Clima e cemento stravolgono il naturale equilibrio del sistema costiero siciliano
di Redazione

Ragusa – Il litorale italiano è il quattordicesimo più lungo del mondo e il quinto più lungo in Europa ma da solo detiene il 40% di tutte le coste balneabili del continente. Purtroppo Il 50% delle spiagge sabbiose del belpaese è in fase di erosione e nell’ultimo mezzo secolo abbiamo già perso circa 1.700 chilometri su circa 8.000 complessivi di litorale, di cui 3.770 di coste basse sabbiose. Un fenomeno di “artificializzazione” che ha alterato la naturale dinamica litoranea, già evidenziato già l’anno scorso da Ragusanews nell’inchiesta su “l’Isola che si restringe”, e ribadito ora da uno studio elaborato da Legambiente su dati del ministero: non è colpa solo dell’avanzata del mare da fuori, dovuta ai cambiamenti climatici; ma anche della cementificazione da dentro, di cui l’uomo è altrettanto responsabile.
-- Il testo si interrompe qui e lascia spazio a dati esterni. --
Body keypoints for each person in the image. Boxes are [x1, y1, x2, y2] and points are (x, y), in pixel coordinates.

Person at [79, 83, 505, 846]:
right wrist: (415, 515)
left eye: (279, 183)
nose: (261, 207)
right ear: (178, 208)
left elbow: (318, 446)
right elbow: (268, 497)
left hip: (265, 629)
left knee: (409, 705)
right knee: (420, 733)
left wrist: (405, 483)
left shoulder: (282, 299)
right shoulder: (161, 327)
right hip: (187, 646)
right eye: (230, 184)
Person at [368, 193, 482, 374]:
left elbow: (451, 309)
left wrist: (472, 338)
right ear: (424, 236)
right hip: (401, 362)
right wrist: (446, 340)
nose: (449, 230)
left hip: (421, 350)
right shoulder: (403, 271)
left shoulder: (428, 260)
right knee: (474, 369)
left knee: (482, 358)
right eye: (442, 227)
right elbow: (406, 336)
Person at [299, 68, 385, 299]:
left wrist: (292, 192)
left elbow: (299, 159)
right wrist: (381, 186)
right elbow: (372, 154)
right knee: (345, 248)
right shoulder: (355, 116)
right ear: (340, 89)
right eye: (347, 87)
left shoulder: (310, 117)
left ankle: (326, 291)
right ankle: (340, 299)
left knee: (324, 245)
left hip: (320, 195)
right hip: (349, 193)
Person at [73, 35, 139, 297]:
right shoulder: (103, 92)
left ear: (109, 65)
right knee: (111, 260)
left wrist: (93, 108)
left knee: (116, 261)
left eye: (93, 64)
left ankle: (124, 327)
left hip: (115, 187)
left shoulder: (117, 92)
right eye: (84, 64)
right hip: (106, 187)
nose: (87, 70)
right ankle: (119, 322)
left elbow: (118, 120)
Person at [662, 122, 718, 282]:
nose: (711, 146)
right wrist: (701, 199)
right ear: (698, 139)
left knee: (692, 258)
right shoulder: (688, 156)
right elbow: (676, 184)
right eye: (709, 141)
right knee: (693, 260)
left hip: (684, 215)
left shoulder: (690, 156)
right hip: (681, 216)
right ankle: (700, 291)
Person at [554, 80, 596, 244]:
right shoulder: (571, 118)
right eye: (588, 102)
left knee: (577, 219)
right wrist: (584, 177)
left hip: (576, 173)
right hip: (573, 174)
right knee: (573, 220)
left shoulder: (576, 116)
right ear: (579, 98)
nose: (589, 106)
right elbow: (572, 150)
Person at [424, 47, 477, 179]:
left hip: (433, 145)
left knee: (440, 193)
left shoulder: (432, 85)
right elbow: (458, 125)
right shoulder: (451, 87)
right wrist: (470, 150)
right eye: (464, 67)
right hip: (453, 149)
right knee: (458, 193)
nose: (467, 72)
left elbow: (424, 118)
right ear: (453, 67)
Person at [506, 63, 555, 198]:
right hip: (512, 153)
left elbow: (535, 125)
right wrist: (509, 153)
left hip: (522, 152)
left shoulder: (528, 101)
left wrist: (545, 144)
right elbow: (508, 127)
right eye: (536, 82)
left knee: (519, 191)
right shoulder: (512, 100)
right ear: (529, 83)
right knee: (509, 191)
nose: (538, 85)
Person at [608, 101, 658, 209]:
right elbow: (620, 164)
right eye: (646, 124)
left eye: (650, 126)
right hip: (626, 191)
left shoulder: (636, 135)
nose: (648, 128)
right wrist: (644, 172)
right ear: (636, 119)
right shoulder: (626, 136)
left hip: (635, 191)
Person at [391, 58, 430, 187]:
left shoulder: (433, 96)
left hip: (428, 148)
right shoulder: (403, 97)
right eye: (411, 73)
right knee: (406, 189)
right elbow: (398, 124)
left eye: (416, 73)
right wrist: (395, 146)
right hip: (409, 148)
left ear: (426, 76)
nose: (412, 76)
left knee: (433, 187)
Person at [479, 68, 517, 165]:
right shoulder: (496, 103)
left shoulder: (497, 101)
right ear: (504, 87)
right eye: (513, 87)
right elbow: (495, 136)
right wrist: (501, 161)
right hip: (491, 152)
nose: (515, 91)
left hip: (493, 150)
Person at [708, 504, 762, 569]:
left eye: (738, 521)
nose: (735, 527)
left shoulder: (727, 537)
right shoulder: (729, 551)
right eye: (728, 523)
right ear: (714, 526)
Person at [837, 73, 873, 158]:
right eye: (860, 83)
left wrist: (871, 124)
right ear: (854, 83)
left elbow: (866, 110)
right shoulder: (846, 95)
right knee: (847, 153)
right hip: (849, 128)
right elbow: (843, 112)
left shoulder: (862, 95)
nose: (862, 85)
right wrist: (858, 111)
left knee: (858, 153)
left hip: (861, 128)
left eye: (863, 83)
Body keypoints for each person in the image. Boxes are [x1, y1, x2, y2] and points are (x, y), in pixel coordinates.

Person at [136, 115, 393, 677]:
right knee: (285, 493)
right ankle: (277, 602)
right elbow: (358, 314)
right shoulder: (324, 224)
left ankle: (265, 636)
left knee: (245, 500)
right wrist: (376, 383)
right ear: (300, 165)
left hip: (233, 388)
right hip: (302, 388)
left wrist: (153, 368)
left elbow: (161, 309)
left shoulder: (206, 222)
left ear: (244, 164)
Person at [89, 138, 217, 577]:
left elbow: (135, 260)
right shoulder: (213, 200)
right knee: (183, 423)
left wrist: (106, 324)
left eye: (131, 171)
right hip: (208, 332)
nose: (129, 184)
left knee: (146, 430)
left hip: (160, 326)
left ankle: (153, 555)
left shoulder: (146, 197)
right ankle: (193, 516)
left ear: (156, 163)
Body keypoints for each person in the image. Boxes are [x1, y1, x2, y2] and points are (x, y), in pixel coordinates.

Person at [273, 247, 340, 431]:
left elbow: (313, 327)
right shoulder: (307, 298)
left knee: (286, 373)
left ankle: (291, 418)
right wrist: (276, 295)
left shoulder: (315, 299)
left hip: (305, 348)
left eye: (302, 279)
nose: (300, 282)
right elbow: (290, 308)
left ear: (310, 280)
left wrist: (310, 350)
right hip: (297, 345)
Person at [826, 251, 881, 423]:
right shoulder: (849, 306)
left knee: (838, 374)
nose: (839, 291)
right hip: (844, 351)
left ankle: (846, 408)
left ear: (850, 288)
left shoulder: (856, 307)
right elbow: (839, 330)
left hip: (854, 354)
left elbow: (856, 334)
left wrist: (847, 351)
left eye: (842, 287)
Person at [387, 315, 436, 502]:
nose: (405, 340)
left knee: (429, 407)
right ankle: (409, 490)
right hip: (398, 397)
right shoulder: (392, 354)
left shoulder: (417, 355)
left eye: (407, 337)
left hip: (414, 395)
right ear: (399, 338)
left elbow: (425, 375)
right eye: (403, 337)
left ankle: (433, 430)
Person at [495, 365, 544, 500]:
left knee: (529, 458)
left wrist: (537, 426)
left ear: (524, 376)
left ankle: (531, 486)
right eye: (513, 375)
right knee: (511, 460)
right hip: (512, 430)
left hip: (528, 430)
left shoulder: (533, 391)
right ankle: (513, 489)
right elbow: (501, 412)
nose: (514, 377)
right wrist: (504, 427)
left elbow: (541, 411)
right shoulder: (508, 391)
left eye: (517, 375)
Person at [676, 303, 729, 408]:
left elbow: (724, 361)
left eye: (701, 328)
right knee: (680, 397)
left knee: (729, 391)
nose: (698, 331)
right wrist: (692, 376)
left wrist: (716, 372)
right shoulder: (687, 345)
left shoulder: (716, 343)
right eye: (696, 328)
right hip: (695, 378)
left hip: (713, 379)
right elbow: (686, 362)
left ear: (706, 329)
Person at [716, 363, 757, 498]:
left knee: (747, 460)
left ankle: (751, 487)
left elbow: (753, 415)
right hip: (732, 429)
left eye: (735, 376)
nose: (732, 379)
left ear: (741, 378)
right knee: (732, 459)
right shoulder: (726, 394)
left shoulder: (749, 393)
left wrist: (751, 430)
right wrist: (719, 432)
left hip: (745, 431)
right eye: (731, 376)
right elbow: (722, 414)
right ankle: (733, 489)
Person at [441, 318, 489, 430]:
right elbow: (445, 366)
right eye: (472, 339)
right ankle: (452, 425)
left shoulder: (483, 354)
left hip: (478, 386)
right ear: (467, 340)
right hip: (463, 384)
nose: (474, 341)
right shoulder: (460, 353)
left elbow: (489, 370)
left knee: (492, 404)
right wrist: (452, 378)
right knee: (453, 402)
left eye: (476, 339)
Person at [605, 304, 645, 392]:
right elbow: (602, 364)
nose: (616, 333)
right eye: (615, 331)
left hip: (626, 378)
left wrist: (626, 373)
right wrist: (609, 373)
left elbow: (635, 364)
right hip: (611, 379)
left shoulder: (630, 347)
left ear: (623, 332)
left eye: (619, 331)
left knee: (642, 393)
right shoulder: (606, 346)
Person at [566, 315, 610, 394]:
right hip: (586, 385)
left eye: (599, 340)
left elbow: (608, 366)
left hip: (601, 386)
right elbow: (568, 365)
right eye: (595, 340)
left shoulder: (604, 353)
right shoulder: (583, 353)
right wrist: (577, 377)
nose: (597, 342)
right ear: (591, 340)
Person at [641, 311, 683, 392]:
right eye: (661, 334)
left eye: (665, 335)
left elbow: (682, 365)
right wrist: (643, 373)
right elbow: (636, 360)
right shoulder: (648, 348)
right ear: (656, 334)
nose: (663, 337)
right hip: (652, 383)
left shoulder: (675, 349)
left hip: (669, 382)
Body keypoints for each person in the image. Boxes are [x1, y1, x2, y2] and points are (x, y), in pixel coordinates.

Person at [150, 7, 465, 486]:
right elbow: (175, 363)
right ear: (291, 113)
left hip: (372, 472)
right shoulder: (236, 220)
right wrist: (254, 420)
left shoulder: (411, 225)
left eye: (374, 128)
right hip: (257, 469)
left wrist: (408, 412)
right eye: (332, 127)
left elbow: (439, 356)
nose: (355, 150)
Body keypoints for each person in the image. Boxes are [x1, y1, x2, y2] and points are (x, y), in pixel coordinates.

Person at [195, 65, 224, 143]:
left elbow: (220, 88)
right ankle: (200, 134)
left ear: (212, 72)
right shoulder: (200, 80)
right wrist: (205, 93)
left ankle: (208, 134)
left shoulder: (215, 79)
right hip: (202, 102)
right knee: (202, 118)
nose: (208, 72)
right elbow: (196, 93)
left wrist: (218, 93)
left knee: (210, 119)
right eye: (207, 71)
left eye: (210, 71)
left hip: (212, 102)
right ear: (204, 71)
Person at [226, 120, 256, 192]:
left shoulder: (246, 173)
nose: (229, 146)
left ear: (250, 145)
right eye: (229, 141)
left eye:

Tra insediamenti urbani, porti, attività la maggiore densità di popolazione residente sul mare (più che doppia rispetto all’interno) tra il 1970 e il 2020 è aumentata esponenzialmente l’erosione delle nostre coste ad opera di nuovi edifici e infrastrutture. Le percentuali sottolineano un profondo dislivello tra Nord e Sud, con picchi fino al 60% in Sicilia e Calabria. Ad oggi ci sono circa 1.300 km di opere rigide che ingabbiano i bordi dello Stivale nonostante da almeno 30 anni siano realizzati interventi “morbidi”, di ricostituzione dei bagnasciuga mediante ripascimenti, cioè dragaggi di sabbie marine relitte: a quanto pare l’alterazione della dinamica litoranea accelera la dispersione dei sedimenti apportati. Monitorare i processi in corso è un prerequisito ineludibile per tutelarli.